* [EXERCISE] Copy the text on loan interest rates again, beginning at "Shouldn’t we protect" and stopping after "for six months.", and replace "traditional installment loans" with "conventional installment loans" each time it occurs.

* [PAGE TEXT]
This statement is illustrated by considering the difference between a $500 loan with an 18% APR versus a $500 loan with a 69% APR. When paid over a seven-month period under a traditional installment monthly payment plan, the 18% loan carries a monthly payment of $76, compared to a monthly payment of $89 for the 69% loan. The difference is actually only 40 cents a day.
The majority of a monthly payment on a traditional consumer installment loan is the repayment of principal. If someone cannot afford an $89 dollar-a-month payment, they most likely cannot afford a $76 dollar-a-month payment. And the ability of the lender to offer the loan often depends on that 40 cents a day.
Shouldn’t we protect consumers by limiting interest rates on traditional installment loans?
For small-dollar loans, interest rate limits can actually work against consumers’ best interests, in part because they reduce consumers’ choices. Interest rates are a function of both the size and length of a loan. For example, a 30% rate would be exorbitant for a $200,000, 30-year mortgage, but would not even cover a lender’s costs on a $500 loan for six months.
Arguments for across-the-board low rates miss the critical fact that for small-dollar loans, low rates can actually mean that credit becomes unavailable, because lenders simply cannot afford to offer the loans. In addition, loan products like credit cards, which can have relatively low rates compared to traditional installment loans, can often result in a significantly higher cost to the consumer, because credit cards are structured with minimum payments and therefore indefinite terms.

* [DATA RECORDS]
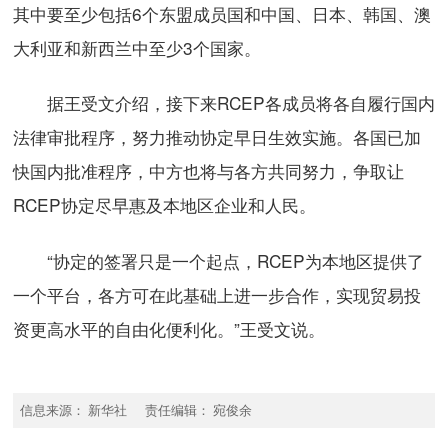
其中要至少包括6个东盟成员国和中国、日本、韩国、澳
大利亚和新西兰中至少3个国家。
据王受文介绍，接下来RCEP各成员将各自履行国内
法律审批程序，努力推动协定早日生效实施。各国已加
快国内批准程序，中方也将与各方共同努力，争取让
RCEP协定尽早惠及本地区企业和人民。
“协定的签署只是一个起点，RCEP为本地区提供了
一个平台，各方可在此基础上进一步合作，实现贸易投
资更高水平的自由化便利化。”王受文说。
信息来源： 新华社 责任编辑： 宛俊余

* [RESULT OF THIS TASK]
Shouldn’t we protect consumers by limiting interest rates on conventional installment loans?
For small-dollar loans, interest rate limits can actually work against consumers’ best interests, in part because they reduce consumers’ choices. Interest rates are a function of both the size and length of a loan. For example, a 30% rate would be exorbitant for a $200,000, 30-year mortgage, but would not even cover a lender’s costs on a $500 loan for six months.